Netflix, Disney+, and Max raise prices: What you'll pay now

New year, new prices. If you're a Netflix, Disney+, Max, or several other subscribers, prepare your wallet. The major streaming platforms have announced price increases in Mexico for 2025. We'll break down the new costs for you.
The era of cheap streaming appears to be over. Major digital entertainment companies, such as Netflix, Disney+, and Max (formerly HBO Max), have begun adjusting their rates upward for 2025, in a move aimed at improving profitability after years of aggressive competition for subscribers.
This change in strategy will directly impact the wallets of millions of households in Mexico, where consumption of these platforms has become a mainstay of family entertainment. To ensure the increase doesn't take you by surprise, we've prepared a detailed comparative guide to the new prices and what you get with each plan.
For ease of viewing, here's a summary of the changes. All prices are in Mexican pesos (MXN) and correspond to the monthly rate.
Platform | Plan | New Price (2025) | Key Features |
---|---|---|---|
Netflix | Standard with Ads | $119 | Full HD quality, 2 devices, with ads. |
Standard | $249 | Full HD quality, 2 devices, no ads, downloads. | |
Premium | $329 | Ultra HD (4K) quality, 4 devices, spatial audio. | |
Disney+ | Standard | $219 | Disney/Star catalog, ESPN/ESPN3, 2 devices. |
Premium | $299 | Complete catalog, all of ESPN, 4 devices. | |
Extra Member | $131 | Add someone outside the household (on Premium plan). | |
Max | Basic with Ads | $149 | 2 devices, Full HD, with ads. |
Standard | $199 | 2 devices, Full HD, 30 downloads. | |
Platinum | $249 | 4 devices, 4K, 100 downloads, Dolby Atmos audio. |
Note: Disney+ and Max prices reflect adjustments made at the end of 2024 and remain unchanged for the beginning of 2025. The largest recent increase is for Netflix, which increased its Standard with Ads, Standard, and Premium plans by 20, 30, and 30 pesos, respectively.
The price increase, led this time by Netflix, responds to several industry trends:
- Pursuit of profitability: After the "streaming wars," where the goal was to attract users at any cost, companies are now focusing on making their operations profitable. Netflix, for example, broke subscriber records just before announcing the increases, signaling a shift in strategy.
- Investment in content: Producing high-caliber series and films like "Stranger Things" or "The Crown" costs millions of dollars.
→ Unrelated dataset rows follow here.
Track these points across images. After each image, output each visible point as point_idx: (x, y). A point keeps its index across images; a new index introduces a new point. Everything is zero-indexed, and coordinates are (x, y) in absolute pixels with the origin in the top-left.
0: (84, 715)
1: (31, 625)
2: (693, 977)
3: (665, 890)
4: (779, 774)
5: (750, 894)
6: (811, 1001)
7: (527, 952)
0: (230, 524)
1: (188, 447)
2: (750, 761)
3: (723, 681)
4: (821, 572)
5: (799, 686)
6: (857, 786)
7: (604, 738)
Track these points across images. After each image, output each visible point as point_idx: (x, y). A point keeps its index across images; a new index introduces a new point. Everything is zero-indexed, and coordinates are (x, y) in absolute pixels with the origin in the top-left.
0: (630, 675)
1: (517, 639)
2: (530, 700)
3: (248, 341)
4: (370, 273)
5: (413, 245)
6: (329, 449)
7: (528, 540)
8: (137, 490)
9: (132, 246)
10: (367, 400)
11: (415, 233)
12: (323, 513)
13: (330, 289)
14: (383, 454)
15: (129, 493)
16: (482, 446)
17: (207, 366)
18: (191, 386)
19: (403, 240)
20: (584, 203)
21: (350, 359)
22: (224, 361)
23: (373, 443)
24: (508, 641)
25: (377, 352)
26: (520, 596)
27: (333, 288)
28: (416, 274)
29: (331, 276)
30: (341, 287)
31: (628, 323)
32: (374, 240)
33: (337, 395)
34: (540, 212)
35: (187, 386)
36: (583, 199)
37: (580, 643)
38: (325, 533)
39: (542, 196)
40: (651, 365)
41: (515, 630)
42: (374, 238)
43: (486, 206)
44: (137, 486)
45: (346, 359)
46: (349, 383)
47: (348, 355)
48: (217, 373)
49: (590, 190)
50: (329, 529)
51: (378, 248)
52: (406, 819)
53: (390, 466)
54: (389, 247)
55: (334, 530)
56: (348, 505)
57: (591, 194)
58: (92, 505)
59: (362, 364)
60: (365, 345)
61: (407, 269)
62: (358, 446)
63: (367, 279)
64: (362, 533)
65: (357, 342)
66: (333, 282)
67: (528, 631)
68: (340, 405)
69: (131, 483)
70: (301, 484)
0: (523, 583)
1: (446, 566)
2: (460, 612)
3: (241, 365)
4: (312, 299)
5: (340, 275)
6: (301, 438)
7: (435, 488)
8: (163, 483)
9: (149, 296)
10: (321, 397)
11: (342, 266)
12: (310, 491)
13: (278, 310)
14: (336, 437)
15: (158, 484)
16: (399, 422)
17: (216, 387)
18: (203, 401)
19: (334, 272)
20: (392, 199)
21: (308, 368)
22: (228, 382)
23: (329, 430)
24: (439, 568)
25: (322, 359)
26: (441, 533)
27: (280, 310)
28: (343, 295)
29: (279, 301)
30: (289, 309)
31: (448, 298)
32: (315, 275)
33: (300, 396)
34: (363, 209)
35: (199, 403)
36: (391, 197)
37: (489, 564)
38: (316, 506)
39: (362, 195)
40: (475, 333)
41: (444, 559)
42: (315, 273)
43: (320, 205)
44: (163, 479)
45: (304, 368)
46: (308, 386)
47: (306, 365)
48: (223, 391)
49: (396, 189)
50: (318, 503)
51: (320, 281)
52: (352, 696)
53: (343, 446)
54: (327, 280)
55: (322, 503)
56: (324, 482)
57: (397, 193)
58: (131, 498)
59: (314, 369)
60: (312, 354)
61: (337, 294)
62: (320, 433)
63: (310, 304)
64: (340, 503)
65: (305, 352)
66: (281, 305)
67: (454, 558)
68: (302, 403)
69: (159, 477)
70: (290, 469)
Price increases help finance these major productions.
- Fighting shared accounts: The increase in premium plans and the introduction of the "Extra Member" option on platforms like Disney+ are strategies to monetize users who share their passwords outside the home.
- Boosting ad-supported plans: By making ad-free plans more expensive, platforms incentivize users to upgrade to the cheaper ad-supported versions, opening up a lucrative new avenue for advertising revenue.
"The strategy has changed. It's no longer about who has the most subscribers, but rather who has the most profitable subscribers. Prices will continue to adjust," comments one entertainment industry analyst.
Choosing the "right" platform increasingly depends on your spending habits and budget.
- For those looking for the widest catalog (and don't mind ads): Netflix's Standard Ad-Supported plan for $119 is still a very competitive option.
- For families with kids and sports fans: Disney+ maintains its pricing and offers a robust package with content from Disney, Pixar, Marvel, Star Wars, and access to ESPN. The Premium plan for $299 is ideal for households with multiple users.
- For movie buffs and fans of prestigious series, Max offers the acclaimed catalog of HBO, Warner Bros., and Discovery. Its Platinum plan, for $249, offers the highest picture and sound quality (4K and Dolby Atmos) at a lower price than Netflix Premium.
The era of having every subscription without considering the cost is over. 2025 forces consumers to be more selective and evaluate which content is truly worth their money.